Plant Litter
Decomposition
- Project Goal
- To examine the fate of each yearly litter cohort (respired as CO2 or incorporated into
soil organic matter) and quantify the effects of initial litter quality, crop rotation, and irrigation
on decomposition in an agroecosystem.
- Project Description
- Each year carbon in fixed (photosynthesis) and is incorporated into above and belowground biomass.
This biomass senesces at the end of the growing season and decomposes. As plant litter decomposes it
is either respired back into the atmosphere or is converted into stable soil organic matter. The
amount of carbon transferred to this stable soil organic matter pool is the essence of carbon storage (Fig. 1).
Fig. 1A Theory predicts that litter decomposition declines exponentially
over time and the largest mass loss occurs in the first few years.
Fig. 1B The input of litter can be visualized as annual cohorts, following the
trajectory of 1A and all these cohorts contribute to the total soil carbon pool.
The transformation of litter follows a continuum with soil organic matter as the endpoint.
- Steps:
- Annually, harvest above and below ground biomass from each field within each IMZ.
- Separate the biomass into leaves, stalks, cobs, pods, root stalks, coarse roots and fine root depending upon
the crop.
- Determine initial tissue quality: C/N content, soluble, cellulose, hemicellulose, and lignin.
- Decompose litter in litter bags (20 cm x 20 cm, 1mm mesh size) and below ground capsules (2 cm x 2.5 cm,
2 mm mesh size)
- Determine mass loss and analyze litter at 6 months, 1 year, 1.5 years, 2 years, 2.5 years, and 3 years.
- Progress
- At the 6 month harvest, there are some initial decomposition differences because of management practices,
but this difference disappears by 12 months (Fig. 2). By 30 months, we see that between 60-80% of the carbon is lost.

□ □ □ □ □

Given request 1
In the records below, switch "top-left" to "upper-left" and write them out again with nothing else changed. Leave out the pictures.

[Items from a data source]
□ □ □ □ □

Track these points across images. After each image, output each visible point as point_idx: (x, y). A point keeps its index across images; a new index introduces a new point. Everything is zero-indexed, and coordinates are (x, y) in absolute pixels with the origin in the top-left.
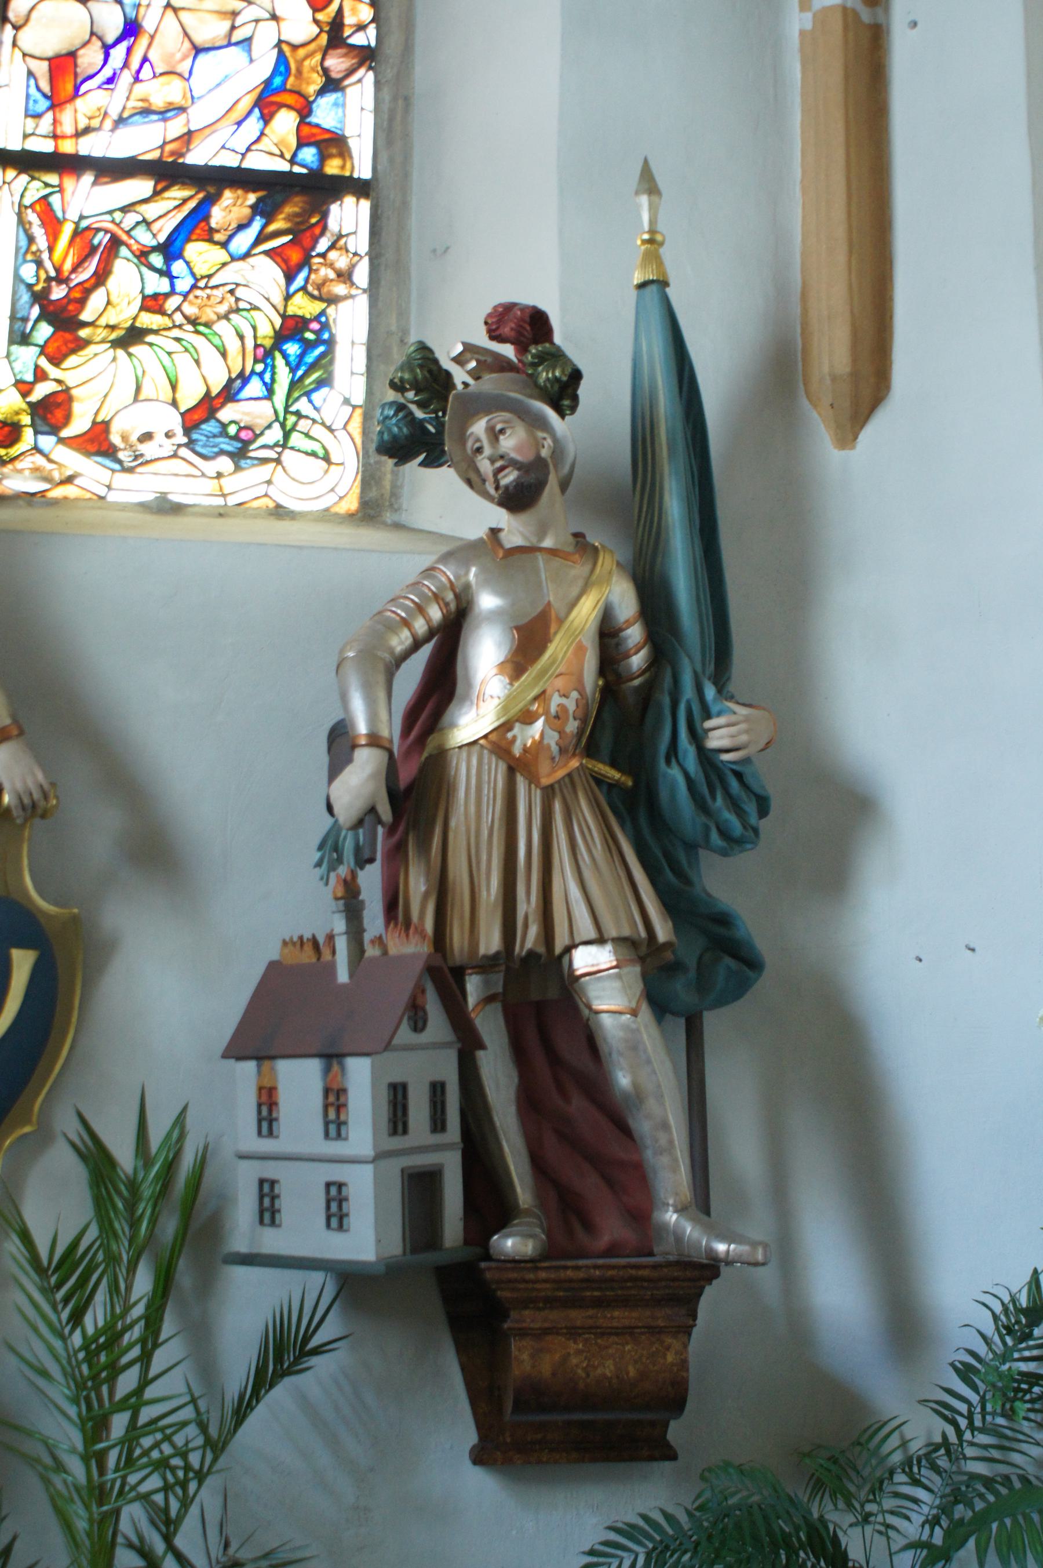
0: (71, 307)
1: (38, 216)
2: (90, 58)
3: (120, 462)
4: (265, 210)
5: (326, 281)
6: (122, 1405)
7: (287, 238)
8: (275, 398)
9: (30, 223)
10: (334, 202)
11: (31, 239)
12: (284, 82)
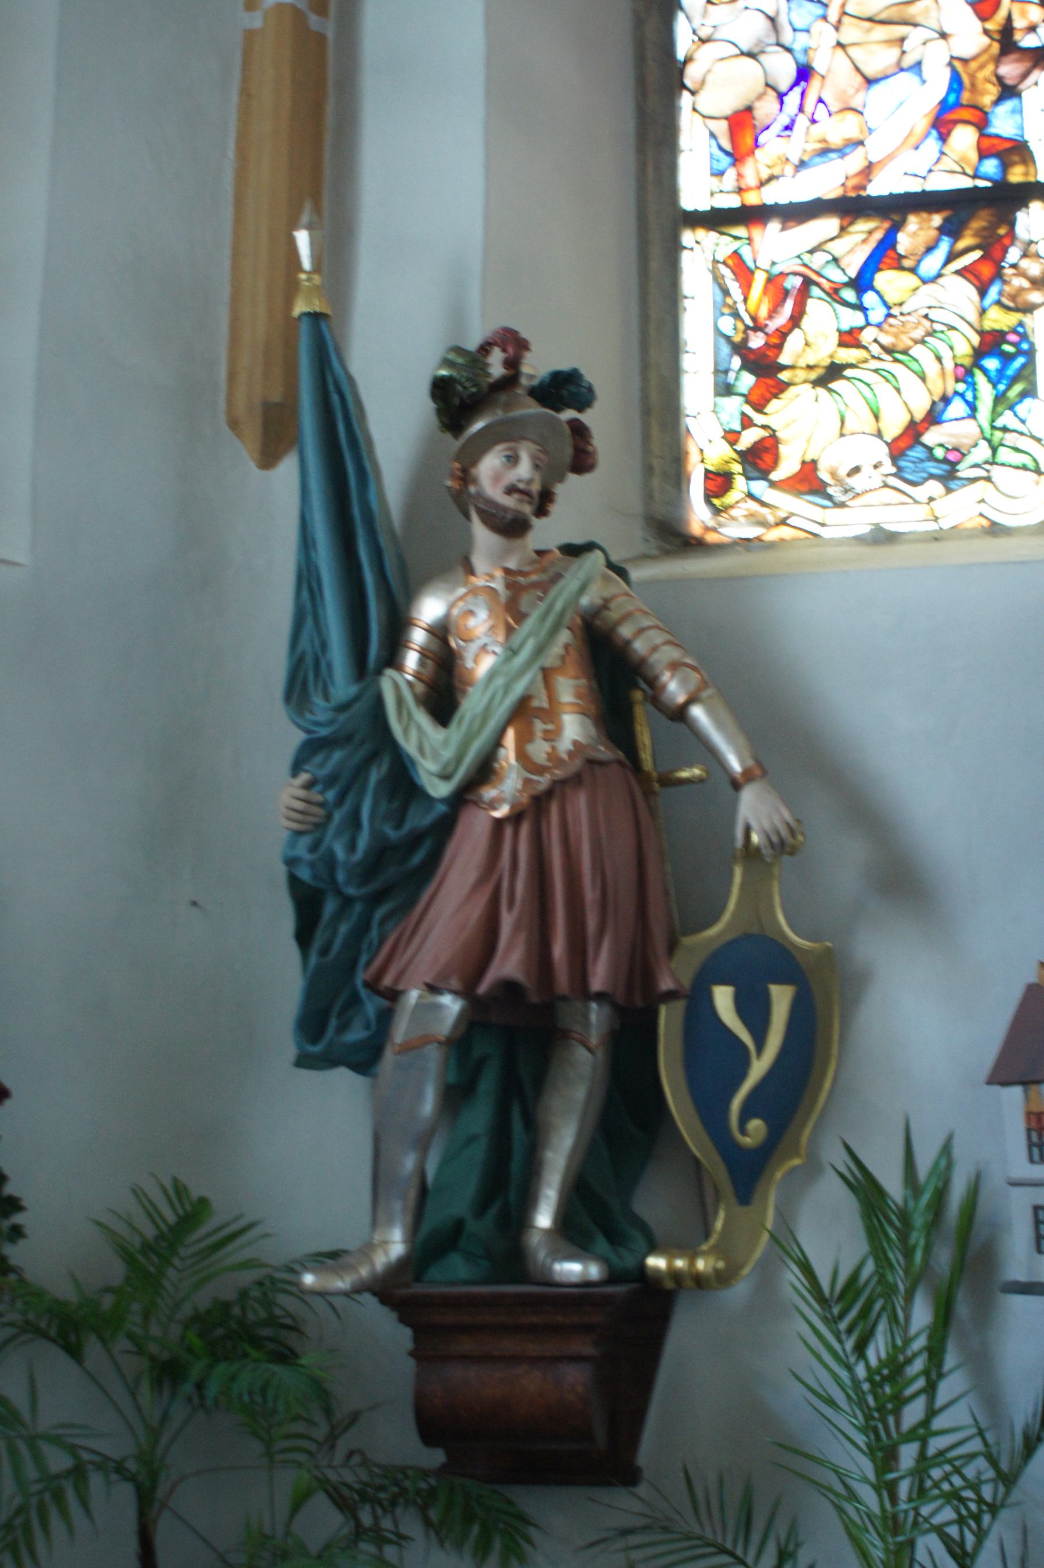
0: (770, 354)
1: (732, 271)
2: (766, 108)
3: (829, 497)
4: (952, 230)
5: (1021, 290)
6: (911, 1435)
7: (977, 254)
8: (978, 415)
9: (723, 276)
10: (1019, 209)
11: (726, 292)
12: (958, 98)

□ □ □ □ □

Given request 2
Resume the text on plant litter decomposition, picking up right after its final sentence.

Answer 1
Track these points across images. After each image, output each visible point as point_idx: (x, y). A point keeps its index across images; a new index introduces a new point. Everything is zero-indexed, and coordinates are (x, y) in absolute pixels with the origin in the upper-left.
0: (71, 307)
1: (38, 216)
2: (90, 58)
3: (120, 462)
4: (265, 210)
5: (326, 281)
6: (122, 1405)
7: (287, 238)
8: (275, 398)
9: (30, 223)
10: (334, 202)
11: (31, 239)
12: (284, 82)
0: (770, 354)
1: (732, 271)
2: (766, 108)
3: (829, 497)
4: (952, 230)
5: (1021, 290)
6: (911, 1435)
7: (977, 254)
8: (978, 415)
9: (723, 276)
10: (1019, 209)
11: (726, 292)
12: (958, 98)

Answer 2
Fig. 2 % C loss for 2001 litter cohort by tissue type for 6-30 month harvest.
Significant differences between fields for each harvest noted by a,b,c (p< 0.05).
- In 2002, Fields 2 and 3 were soybean. We see that in general, pods decompose more rapidly than cobs
(by 18 months over 80% of carbon is lost for pods compared to 40% carbon loss for cobs) (Fig. 3). There
are no consistent differences between corn and soybeans or management practices for the other tissue types.
Fig. 3 % C loss for 2002 litter cohort by tissue type for 6-18 month harvest.
Significant differences between fields for each harvest noted by a,b,c (p< 0.05).
- In 2003, there were no apparent management differences as in 2001 (Fig. 4).
Fig. 4a % C loss for 2003 litter cohort by tissue type for the 6 month harvest.
Significant differences between fields for each harvest noted by a,b,c (p< 0.05).
Fig. 4b % C loss for 2001 litter cohort by tissue type for the 6 month harvest.
Significant differences between fields for each harvest noted by a,b,c (p< 0.05).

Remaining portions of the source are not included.